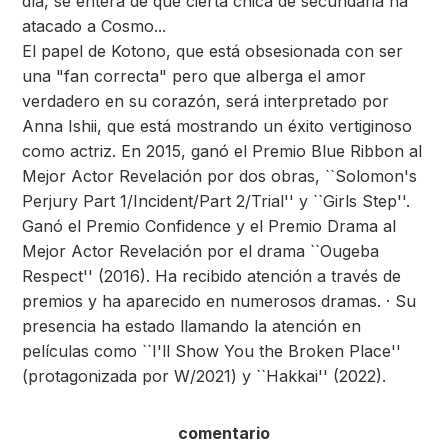
día, se entera de que cierta chica de secundaria ha
atacado a Cosmo...
El papel de Kotono, que está obsesionada con ser
una "fan correcta" pero que alberga el amor
verdadero en su corazón, será interpretado por
Anna Ishii, que está mostrando un éxito vertiginoso
como actriz. En 2015, ganó el Premio Blue Ribbon al
Mejor Actor Revelación por dos obras, ``Solomon's
Perjury Part 1/Incident/Part 2/Trial'' y ``Girls Step''.
Ganó el Premio Confidence y el Premio Drama al
Mejor Actor Revelación por el drama ``Ougeba
Respect'' (2016). Ha recibido atención a través de
premios y ha aparecido en numerosos dramas. · Su
presencia ha estado llamando la atención en
películas como ``I'll Show You the Broken Place''
(protagonizada por W/2021) y ``Hakkai'' (2022).
comentario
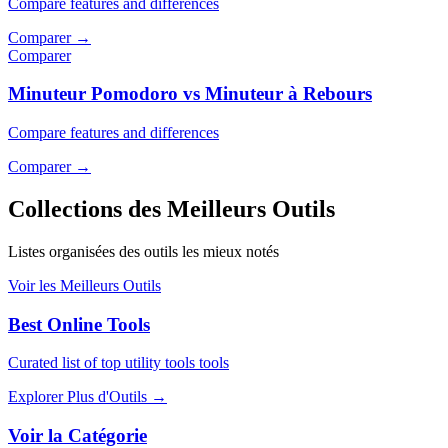
Compare features and differences
Comparer
→
Comparer
Minuteur Pomodoro vs Minuteur à Rebours
Compare features and differences
Comparer
→
Collections des Meilleurs Outils
Listes organisées des outils les mieux notés
Voir les Meilleurs Outils
Best Online Tools
Curated list of top utility tools tools
Explorer Plus d'Outils
→
Voir la Catégorie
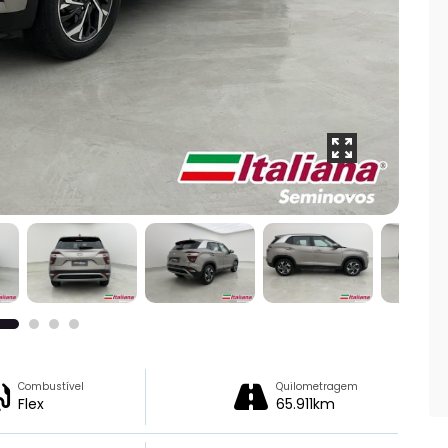
Combustível
Quilometragem
Flex
65.911km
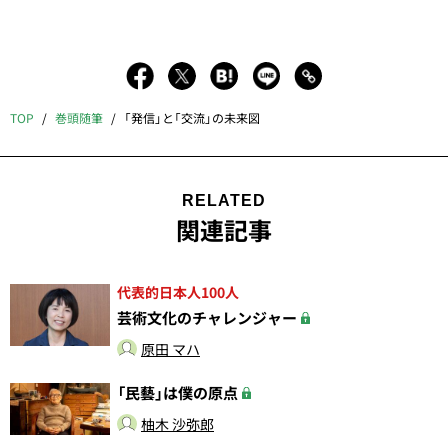
TOP
巻頭随筆
「発信」と「交流」の未来図
RELATED
関連記事
代表的日本人100人
芸術文化のチャレンジャー
原田 マハ
「民藝」は僕の原点
柚木 沙弥郎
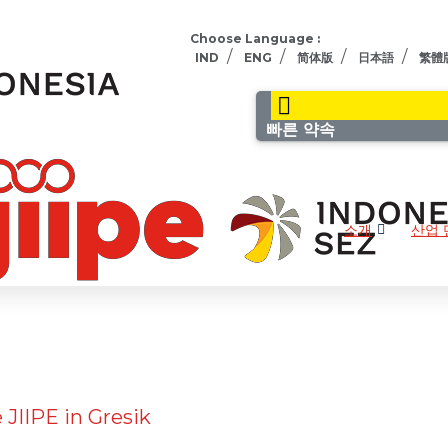
Choose Language :
/
/
/
/
IND
ENG
简体版
日本語
繁體
빠른 약속
소개
산업 
 JIIPE in Gresik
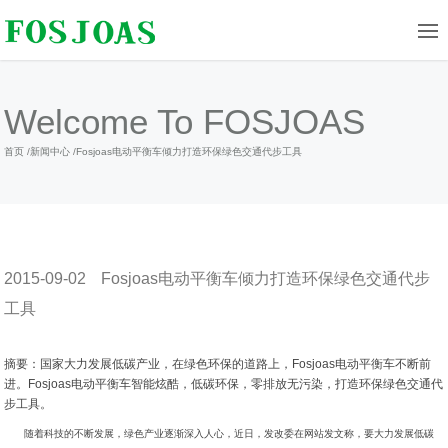
Welcome To FOSJOAS
首页
/
新闻中心
/
Fosjoas电动平衡车倾力打造环保绿色交通代步工具
2015-09-02
Fosjoas电动平衡车倾力打造环保绿色交通代步
工具
摘要：国家大力发展低碳产业，在绿色环保的道路上，Fosjoas电动平衡车不断前
进。Fosjoas电动平衡车智能炫酷，低碳环保，零排放无污染，打造环保绿色交通代
步工具。
随着科技的不断发展，绿色产业逐渐深入人心，近日，发改委在网站发文称，要大力发展低碳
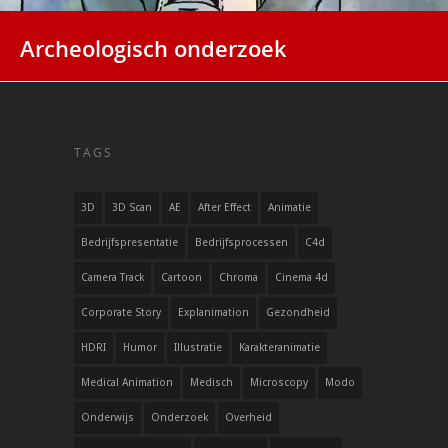
Archeologisch onderzoek
TAGS
3D
3D Scan
AE
After Effect
Animatie
Bedrijfspresentatie
Bedrijfsprocessen
C4d
Camera Track
Cartoon
Chroma
Cinema 4d
Corporate Story
Explanimation
Gezondheid
HDRI
Humor
Illustratie
Karakteranimatie
Medical Animation
Medisch
Microscopy
Modo
Onderwijs
Onderzoek
Overheid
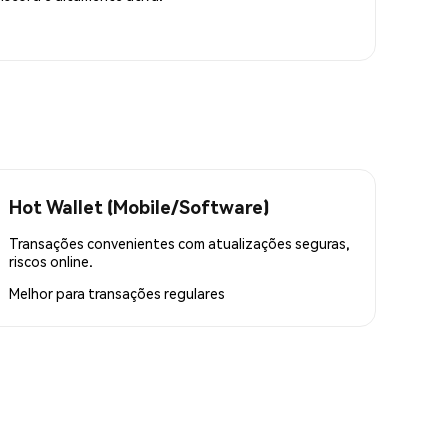
Hot Wallet (Mobile/Software)
Transações convenientes com atualizações seguras,
riscos online.
Melhor para
transações regulares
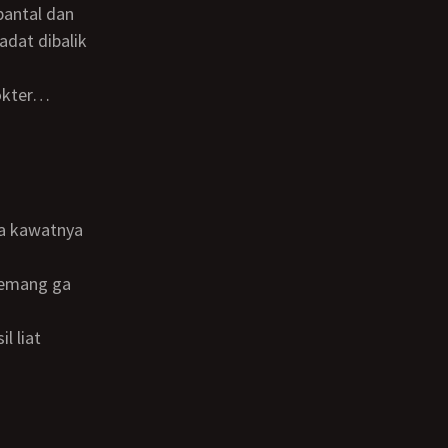
adat dibalik
Dokter…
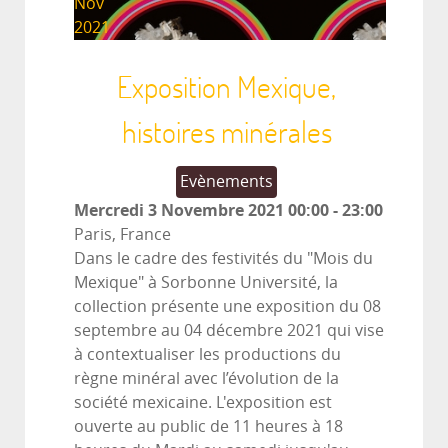
Nov
2021
Exposition Mexique,
histoires minérales
Evènements
Mercredi 3 Novembre 2021
00:00
-
23:00
Paris, France
Dans le cadre des festivités du "Mois du
Mexique" à Sorbonne Université, la
collection présente une exposition du 08
septembre au 04 décembre 2021 qui vise
à contextualiser les productions du
règne minéral avec l’évolution de la
société mexicaine. L'exposition est
ouverte au public de 11 heures à 18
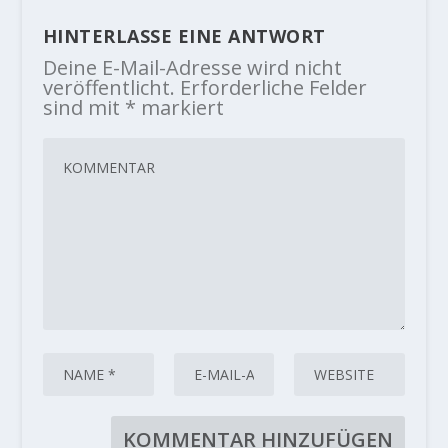
HINTERLASSE EINE ANTWORT
Deine E-Mail-Adresse wird nicht
veröffentlicht.
Erforderliche Felder
sind mit
*
markiert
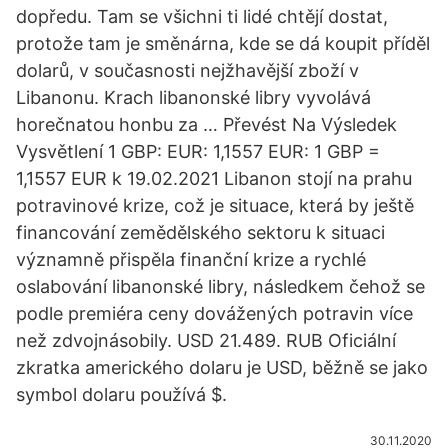
dopředu. Tam se všichni ti lidé chtějí dostat,
protože tam je směnárna, kde se dá koupit příděl
dolarů, v současnosti nejžhavější zboží v
Libanonu. Krach libanonské libry vyvolává
horečnatou honbu za … Převést Na Výsledek
Vysvětlení 1 GBP: EUR: 1,1557 EUR: 1 GBP =
1,1557 EUR k 19.02.2021 Libanon stojí na prahu
potravinové krize, což je situace, která by ještě
financování zemědělského sektoru k situaci
významně přispěla finanční krize a rychlé
oslabování libanonské libry, následkem čehož se
podle premiéra ceny dovážených potravin více
než zdvojnásobily. USD 21.489. RUB Oficiální
zkratka amerického dolaru je USD, běžně se jako
symbol dolaru používá $.
30.11.2020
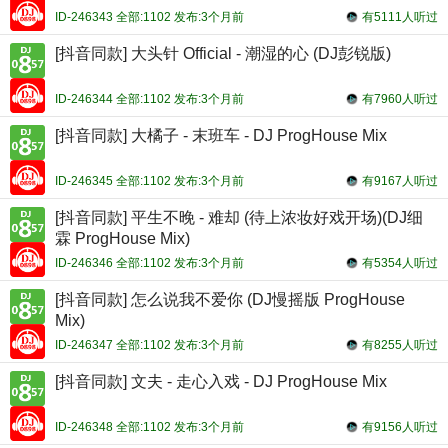
ID-246343 全部:1102 发布:3个月前
有5111人听过
[抖音同款] 大头针 Official - 潮湿的心 (DJ彭锐版)
ID-246344 全部:1102 发布:3个月前
有7960人听过
[抖音同款] 大橘子 - 末班车 - DJ ProgHouse Mix
ID-246345 全部:1102 发布:3个月前
有9167人听过
[抖音同款] 平生不晚 - 难却 (待上浓妆好戏开场)(DJ细
霖 ProgHouse Mix)
ID-246346 全部:1102 发布:3个月前
有5354人听过
[抖音同款] 怎么说我不爱你 (DJ慢摇版 ProgHouse
Mix)
ID-246347 全部:1102 发布:3个月前
有8255人听过
[抖音同款] 文夫 - 走心入戏 - DJ ProgHouse Mix
ID-246348 全部:1102 发布:3个月前
有9156人听过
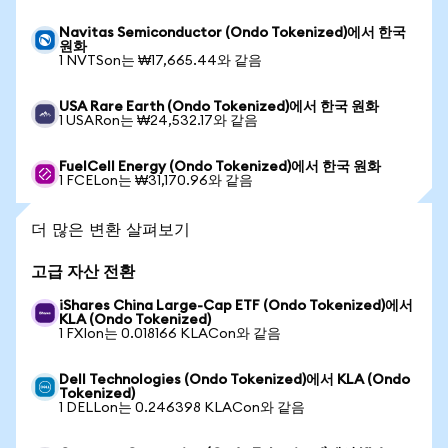
Navitas Semiconductor (Ondo Tokenized)에서 한국
원화
1 NVTSon는 ₩17,665.44와 같음
USA Rare Earth (Ondo Tokenized)에서 한국 원화
1 USARon는 ₩24,532.17와 같음
FuelCell Energy (Ondo Tokenized)에서 한국 원화
1 FCELon는 ₩31,170.96와 같음
더 많은 변환 살펴보기
고급 자산 전환
iShares China Large-Cap ETF (Ondo Tokenized)에서
KLA (Ondo Tokenized)
1 FXIon는 0.018166 KLACon와 같음
Dell Technologies (Ondo Tokenized)에서 KLA (Ondo
Tokenized)
1 DELLon는 0.246398 KLACon와 같음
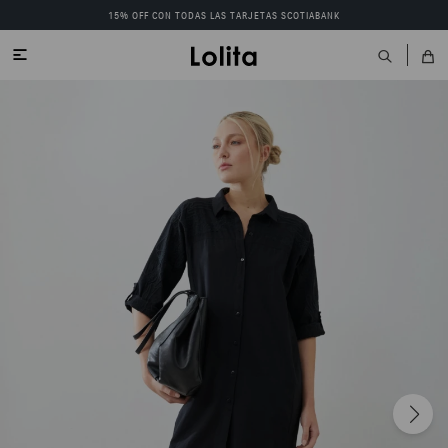
15% OFF CON TODAS LAS TARJETAS SCOTIABANK

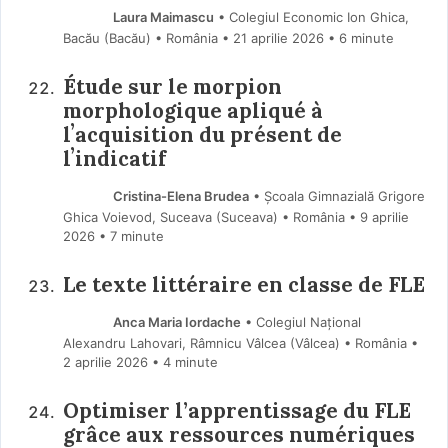
Laura Maimascu
• Colegiul Economic Ion Ghica,
Bacău (Bacău) • România
21 aprilie 2026
• 6 minute
Étude sur le morpion
morphologique apliqué à
lʼacquisition du présent de
lʼindicatif
Cristina-Elena Brudea
• Școala Gimnazială Grigore
Ghica Voievod, Suceava (Suceava) • România
9 aprilie
2026
• 7 minute
Le texte littéraire en classe de FLE
Anca Maria Iordache
• Colegiul Național
Alexandru Lahovari, Râmnicu Vâlcea (Vâlcea) • România
2 aprilie 2026
• 4 minute
Optimiser l’apprentissage du FLE
grâce aux ressources numériques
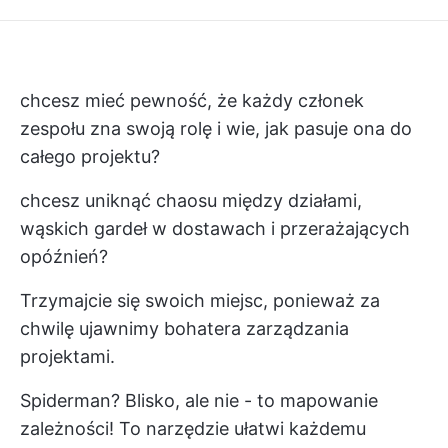
chcesz mieć pewność, że każdy członek
zespołu zna swoją rolę i wie, jak pasuje ona do
całego projektu?
chcesz uniknąć chaosu między działami,
wąskich gardeł w dostawach i przerażających
opóźnień?
Trzymajcie się swoich miejsc, ponieważ za
chwilę ujawnimy bohatera zarządzania
projektami.
Spiderman? Blisko, ale nie - to mapowanie
zależności! To narzędzie ułatwi każdemu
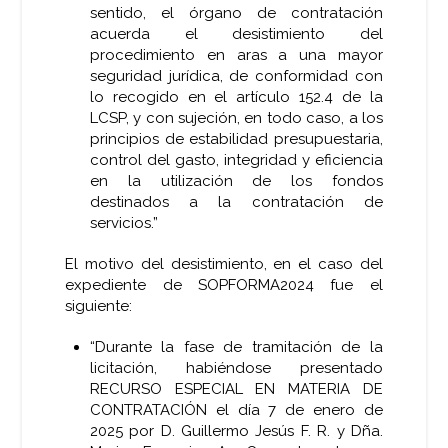
sentido, el órgano de contratación
acuerda el desistimiento del
procedimiento en aras a una mayor
seguridad jurídica, de conformidad con
lo recogido en el artículo 152.4 de la
LCSP, y con sujeción, en todo caso, a los
principios de estabilidad presupuestaria,
control del gasto, integridad y eficiencia
en la utilización de los fondos
destinados a la contratación de
servicios.”
El motivo del desistimiento, en el caso del
expediente de SOPFORMA2024 fue el
siguiente:
“Durante la fase de tramitación de la
licitación, habiéndose presentado
RECURSO ESPECIAL EN MATERIA DE
CONTRATACIÓN el día 7 de enero de
2025 por D. Guillermo Jesús F. R. y Dña.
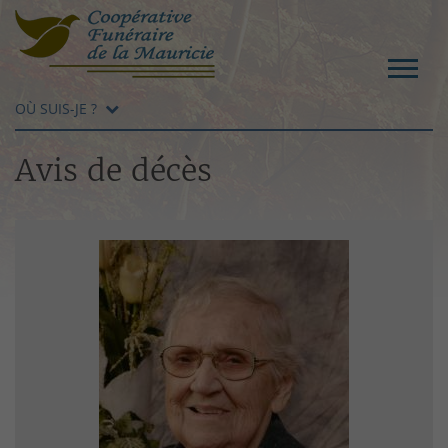
OÙ SUIS-JE ?
Avis de décès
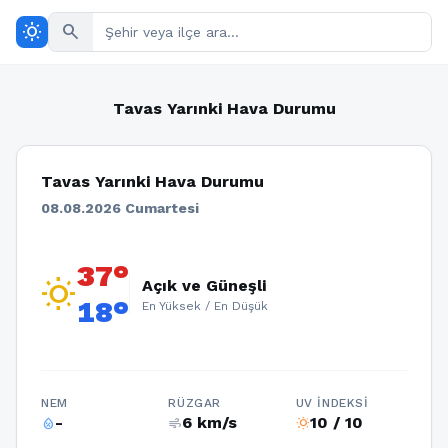
wb_sunny
search
Tavas Yarınki Hava Durumu
Tavas Yarınki Hava Durumu
08.08.2026 Cumartesi
37°
wb_sunny
Açık ve Güneşli
18°
En Yüksek / En Düşük
NEM
RÜZGAR
UV İNDEKSI
-
6 km/s
10 / 10
humidity_percentage
air
wb_sunny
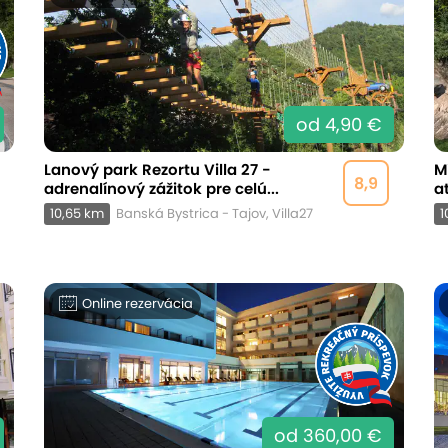
od 4,90 €
Lanový park Rezortu Villa 27 -
M
8,9
adrenalínový zážitok pre celú...
a
10,65 km
Banská Bystrica - Tajov, Villa27
1
Online rezervácia
od 360,00 €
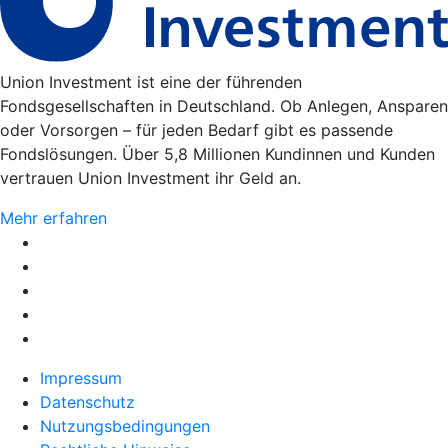
Union Investment ist eine der führenden
Fondsgesellschaften in Deutschland. Ob Anlegen, Ansparen
oder Vorsorgen – für jeden Bedarf gibt es passende
Fondslösungen. Über 5,8 Millionen Kundinnen und Kunden
vertrauen Union Investment ihr Geld an.
Mehr erfahren
Impressum
Datenschutz
Nutzungsbedingungen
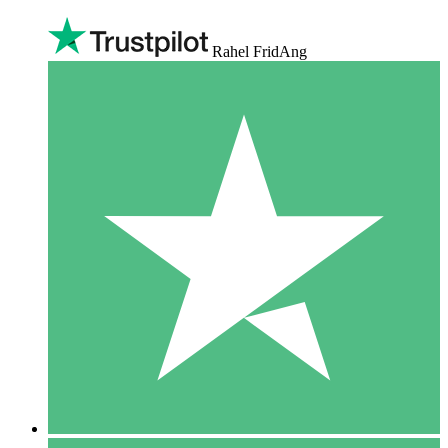
Rahel FridAng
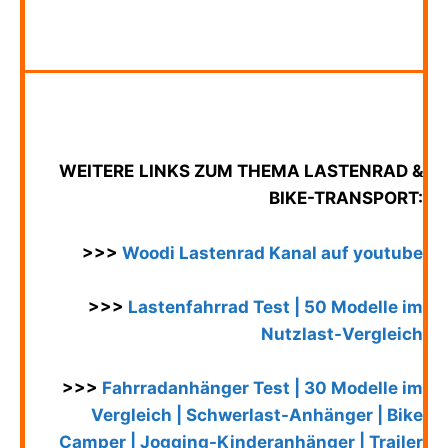
WEITERE
LINKS ZUM THEMA LASTENRAD &
BIKE-TRANSPORT:
>>>
Woodi Lastenrad Kanal auf youtube
>>>
Lastenfahrrad Test | 50 Modelle im
Nutzlast-Vergleich
>>>
Fahrradanhänger Test | 30 Modelle im
Vergleich | Schwerlast-Anhänger | Bike
Camper | Jogging-Kinderanhänger | Trailer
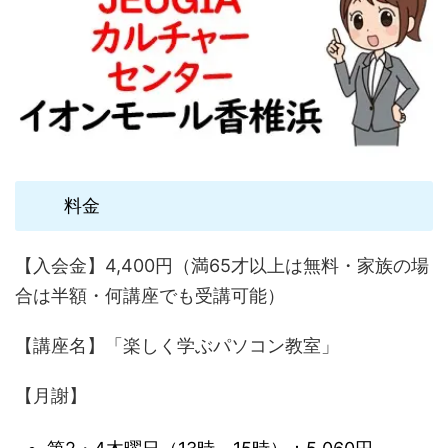
料金
【入会金】4,400円（満65才以上は無料・家族の場
合は半額・何講座でも受講可能）
【講座名】「楽しく学ぶパソコン教室」
【月謝】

● ● ●

REQUIRED ACTION:
Find the line with "Melhor para" in the data above, and from there retype each line exactly through the line with "HINTERLASSE EINE ANTWORT", skipping the pictures along the way.

SOLUTION TO THE PROBLEM:
Melhor para
transações regulares
adat dibalik
Dokter…
Nov
2021
Exposition Mexique,
histoires minérales
Evènements
Mercredi 3 Novembre 2021
00:00
-
23:00
Paris, France
Dans le cadre des festivités du "Mois du
Mexique" à Sorbonne Université, la
collection présente une exposition du 08
septembre au 04 décembre 2021 qui vise
à contextualiser les productions du
règne minéral avec l’évolution de la
société mexicaine. L'exposition est
ouverte au public de 11 heures à 18
HINTERLASSE EINE ANTWORT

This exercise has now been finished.